US retail sales fall unexpectedly in January
US retail sales have fallen sharply in January, the Commerce Department has said.
Falling petrol and car sales led to a 0.8% drop in overall sales compared to the previous month, the figures show, despite the fall in oil prices.
Excluding those more volatile factors, sales ticked up by 0.1% in January.
Economists said they were disappointed by the numbers and that it could lead to weaker growth. Spending accounts for two-thirds of the US economy.
"With lower gasoline prices leaving households with more to spend... the labour market on fire and consumer confidence back at its pre-recession level, we had hoped to see a much stronger performance," Paul Ashworth, an economist at Capital Economics, said in a note to clients.
He now expects growth in the first three months of this year to be between 2.5% and 3%, below his earlier estimate of 3% or above.
The US economy has been gathering pace in recent months. The latest US jobs report showed another 257,000 jobs were created in January. That was the 11th consecutive month in which more than 200,000 jobs were created - the best run since 1994.

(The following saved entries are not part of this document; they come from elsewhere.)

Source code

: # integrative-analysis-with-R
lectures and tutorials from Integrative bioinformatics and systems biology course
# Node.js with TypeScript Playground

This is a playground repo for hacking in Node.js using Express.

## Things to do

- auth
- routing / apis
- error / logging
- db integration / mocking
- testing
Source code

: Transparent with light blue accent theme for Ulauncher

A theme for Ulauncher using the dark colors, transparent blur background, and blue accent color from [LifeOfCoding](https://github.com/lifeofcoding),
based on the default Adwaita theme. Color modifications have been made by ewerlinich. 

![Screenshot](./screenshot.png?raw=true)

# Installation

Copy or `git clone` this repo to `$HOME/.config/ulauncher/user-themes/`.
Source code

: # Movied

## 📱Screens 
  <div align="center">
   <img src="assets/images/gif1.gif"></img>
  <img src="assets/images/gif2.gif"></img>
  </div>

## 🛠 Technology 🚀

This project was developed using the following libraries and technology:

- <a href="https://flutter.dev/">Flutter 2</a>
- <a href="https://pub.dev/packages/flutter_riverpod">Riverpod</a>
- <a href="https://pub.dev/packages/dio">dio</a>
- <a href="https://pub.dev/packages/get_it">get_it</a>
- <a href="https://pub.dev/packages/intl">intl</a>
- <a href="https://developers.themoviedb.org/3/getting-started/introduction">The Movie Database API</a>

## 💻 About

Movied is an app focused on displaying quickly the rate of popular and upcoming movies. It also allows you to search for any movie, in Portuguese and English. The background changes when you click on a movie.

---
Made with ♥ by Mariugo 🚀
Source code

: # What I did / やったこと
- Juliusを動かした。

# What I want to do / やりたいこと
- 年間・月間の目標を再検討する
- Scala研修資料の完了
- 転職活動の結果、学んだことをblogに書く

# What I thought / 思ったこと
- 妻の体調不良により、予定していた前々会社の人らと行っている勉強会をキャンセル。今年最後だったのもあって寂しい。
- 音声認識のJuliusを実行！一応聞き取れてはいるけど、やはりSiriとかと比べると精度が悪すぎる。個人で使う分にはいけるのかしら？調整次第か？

"Overall, the tone of this [retail sales] report was disappointing as it points to a weak start to spending activity this year, despite the significant boost to disposable income from lower gasoline prices," Millan Mulraine from TD Securities told Reuters.
Receipts at clothing stores fell by 0.8%, while sales at sports goods stores fell by 2.6%.
One point the retail sales report did highlight is that the popularity of eating out continues to increase. Restaurant sales jumped 11.3% over the past year.